Acciones requeridas ▸
1. Según el texto sobre el suicidio, ¿cuántos suicidios se calculan al año en España?
2. Continúa el texto sobre el suicidio a partir de su última oración.

Sección de texto ▸
+ + + +

Sobre el suicidio se ha escrito mucho desde tiempos inmemoriales.
Se trata, desde luego, de un asunto muy complejo, casi siempre profundamente doloroso y que, en la inmensa mayoría de los casos, destila una penetrante bruma de desolación y fracaso.
La gran mayoría de los suicidios (de hecho una abrumadora mayoría) quedan en el silencio y el desconocimiento general. Se ofrece en ocasiones una fría cifra estadística (en España se calculan alrededor de 4000, si cuatro mil, suicidios al año) pero, al contrario que en otros asuntos igual de sangrantes, aquí enseguida se echan capas y capas de silencio y oscuridad que reducen la visibilidad de las tragedias que hay detrás de los mismos y que hacen que queden restringidos a un circulo estrictamente íntimo de allegados del suicida.
No se analizan las causas y, por lo que parece, los posibles planes de prevención siempre quedan en poco más que buenas palabras y en gestos que no parecen ser muy efectivos para atajar semejante drama.
No pasa eso, en general, cuando se trata de alguna celebridad, a pesar de la prudencia de estos últimos tiempos: el suicidio, en estos casos, tiene una aureola trágica que, de alguna forma, fascina tanto como lo hacen según qué precipicios y tarde o temprano salen a la luz.

+ + + +

Datos proporcionados ▸
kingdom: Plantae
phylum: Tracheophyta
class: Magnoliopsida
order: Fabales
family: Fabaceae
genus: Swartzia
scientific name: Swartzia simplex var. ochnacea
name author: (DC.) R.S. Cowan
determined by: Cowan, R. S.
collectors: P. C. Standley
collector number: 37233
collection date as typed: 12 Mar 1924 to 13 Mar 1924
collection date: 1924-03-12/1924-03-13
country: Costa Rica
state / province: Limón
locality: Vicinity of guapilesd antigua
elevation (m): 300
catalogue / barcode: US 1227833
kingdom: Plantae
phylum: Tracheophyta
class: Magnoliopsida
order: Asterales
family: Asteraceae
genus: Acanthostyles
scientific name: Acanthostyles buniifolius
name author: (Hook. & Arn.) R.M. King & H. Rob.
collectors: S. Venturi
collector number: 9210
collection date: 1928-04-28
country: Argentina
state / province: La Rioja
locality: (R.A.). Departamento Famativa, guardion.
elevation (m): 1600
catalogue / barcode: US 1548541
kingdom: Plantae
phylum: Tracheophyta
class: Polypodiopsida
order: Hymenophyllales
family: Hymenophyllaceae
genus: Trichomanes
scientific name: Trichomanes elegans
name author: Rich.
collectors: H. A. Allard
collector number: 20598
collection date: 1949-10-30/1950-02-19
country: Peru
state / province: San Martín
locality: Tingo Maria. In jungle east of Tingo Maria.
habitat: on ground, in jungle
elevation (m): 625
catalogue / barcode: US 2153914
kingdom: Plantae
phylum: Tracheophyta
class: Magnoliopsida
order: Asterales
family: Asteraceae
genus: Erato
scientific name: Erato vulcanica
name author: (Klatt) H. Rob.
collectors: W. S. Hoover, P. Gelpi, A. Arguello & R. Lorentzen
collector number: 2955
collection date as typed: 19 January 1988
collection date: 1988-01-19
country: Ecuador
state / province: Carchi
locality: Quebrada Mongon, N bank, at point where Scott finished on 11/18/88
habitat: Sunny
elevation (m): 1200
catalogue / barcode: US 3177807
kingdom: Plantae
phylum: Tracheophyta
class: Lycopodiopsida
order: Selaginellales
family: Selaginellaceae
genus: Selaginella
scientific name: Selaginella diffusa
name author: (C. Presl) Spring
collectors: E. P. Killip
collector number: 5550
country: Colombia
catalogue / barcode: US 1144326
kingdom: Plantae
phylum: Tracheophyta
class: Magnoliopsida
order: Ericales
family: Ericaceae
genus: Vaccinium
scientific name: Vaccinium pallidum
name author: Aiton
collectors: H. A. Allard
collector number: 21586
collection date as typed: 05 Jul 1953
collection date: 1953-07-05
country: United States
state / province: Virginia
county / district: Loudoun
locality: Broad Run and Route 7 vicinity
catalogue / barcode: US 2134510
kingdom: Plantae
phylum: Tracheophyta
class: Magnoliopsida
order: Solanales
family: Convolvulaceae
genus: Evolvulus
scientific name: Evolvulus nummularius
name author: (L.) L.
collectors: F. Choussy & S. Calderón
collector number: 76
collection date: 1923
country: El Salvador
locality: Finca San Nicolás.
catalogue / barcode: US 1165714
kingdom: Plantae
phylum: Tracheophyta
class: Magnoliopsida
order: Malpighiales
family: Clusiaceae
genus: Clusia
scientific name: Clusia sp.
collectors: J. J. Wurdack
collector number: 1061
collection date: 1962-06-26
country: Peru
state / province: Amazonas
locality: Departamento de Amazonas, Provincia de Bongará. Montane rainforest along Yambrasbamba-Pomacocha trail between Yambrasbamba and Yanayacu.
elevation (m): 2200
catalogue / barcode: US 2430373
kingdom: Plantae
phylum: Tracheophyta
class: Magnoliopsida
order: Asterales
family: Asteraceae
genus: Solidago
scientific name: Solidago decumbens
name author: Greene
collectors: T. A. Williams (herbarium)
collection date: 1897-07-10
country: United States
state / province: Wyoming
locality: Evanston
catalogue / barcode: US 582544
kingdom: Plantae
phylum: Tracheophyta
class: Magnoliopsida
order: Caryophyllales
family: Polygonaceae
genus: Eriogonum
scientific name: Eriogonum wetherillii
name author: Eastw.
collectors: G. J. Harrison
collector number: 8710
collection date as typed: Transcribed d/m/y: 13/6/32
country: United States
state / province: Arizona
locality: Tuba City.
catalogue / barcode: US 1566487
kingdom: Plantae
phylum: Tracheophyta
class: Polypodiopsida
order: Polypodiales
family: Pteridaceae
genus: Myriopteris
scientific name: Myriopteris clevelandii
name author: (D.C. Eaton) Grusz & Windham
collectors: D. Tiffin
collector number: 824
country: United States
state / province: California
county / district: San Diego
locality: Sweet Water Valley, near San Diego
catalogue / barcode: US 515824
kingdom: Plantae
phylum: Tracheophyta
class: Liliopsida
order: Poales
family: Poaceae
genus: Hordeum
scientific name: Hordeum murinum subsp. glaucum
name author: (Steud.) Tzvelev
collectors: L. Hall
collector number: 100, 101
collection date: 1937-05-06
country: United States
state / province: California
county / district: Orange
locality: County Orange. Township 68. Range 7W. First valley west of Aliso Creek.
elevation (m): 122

+ + + +

Respuestas del ejercicio ▸
1. Se calculan alrededor de 4000 suicidios al año.

2.
De mis lecturas juveniles recuerdo el impacto que me produjo saber que Stefan Zweig, un escritor al que lei mucho porque sus libros estaban en casa de mis padres cuando era crio, se suicidó. Lo admiraba y lo sigo admirando y su muerte voluntaria llamó mucho mi atención, sobre todo por lo que tuvo que vivir y sufrir este señor para acabar decidiendo que no merecía la pena continuar vivo.
-Sócrates (Atenas, 399 a. C.): Condenado por la polis, aceptó beber cicuta. No se trató de un suicidio precisamente “voluntario” en el sentido moderno, pero si fue asumido por él conscientemente como un acto filosófico y cívico.
-Catón el Joven (Útica, 46 a. C.): Se dio muerte tras la victoria de César. Se trata de un ejemplo prototípico, canónico, del suicidio estoico como afirmación de libertad moral frente al poder.
-Petronio Arbiter (66 d.C.) y Séneca (65 d.C.), no encuentran una solución más digna para liberarse de un mundo romano, que en determinados círculos era terriblemente vano, caprichoso y ridículo, que optar por el suicidio.
Séneca, obligado por Nerón, se cortó las venas con una serenidad ritual, convirtiendo su muerte en un discurso ético.
Petronio, el árbitro de la elegancia, se suicidó como un gesto de placer y burla hacia el emperador. En la novela Quo vadis? (1896), de Henryk Sienkiewicz, aparece Petronio Arbiter como el refinado arbiter elegantiae de la corte de Nerón. Su final, un suicidio estoico, elegante y deliberadamente escenificado, ocupa uno de los episodios más memorables del libro: Petronio se abre las venas, conversa, escucha música y dicta una carta sarcástica dirigida al emperador, convirtiendo su muerte en un último gesto de libertad y estilo. Algo así, evidentemente, no podía ser desaprovechado por el cine.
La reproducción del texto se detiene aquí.